Stored entries
====================

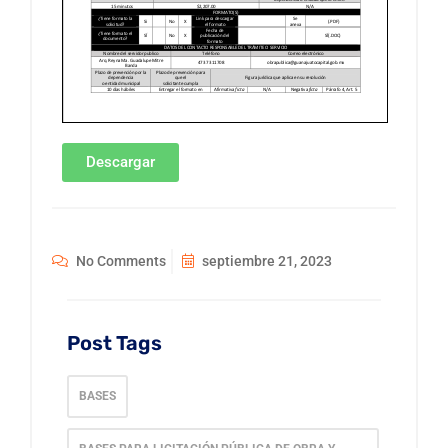
Descargar
No Comments
septiembre 21, 2023
Post Tags
BASES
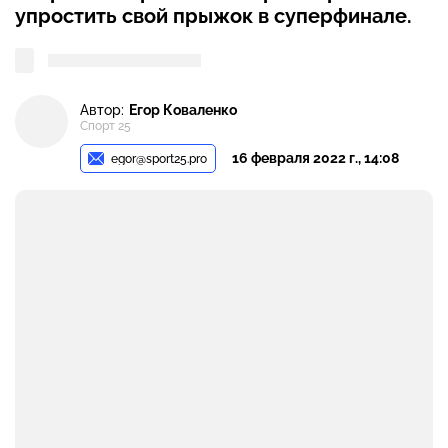
упростить свой прыжок в суперфинале.
Автор:
Егор Коваленко
Спорт 25
16 февраля 2022 г., 14:08
egor@sport25.pro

====================

Exercise details
Pull out every line of the entries above that contains the string "свой", matching case exactly.

Exercise response
упростить свой прыжок в суперфинале.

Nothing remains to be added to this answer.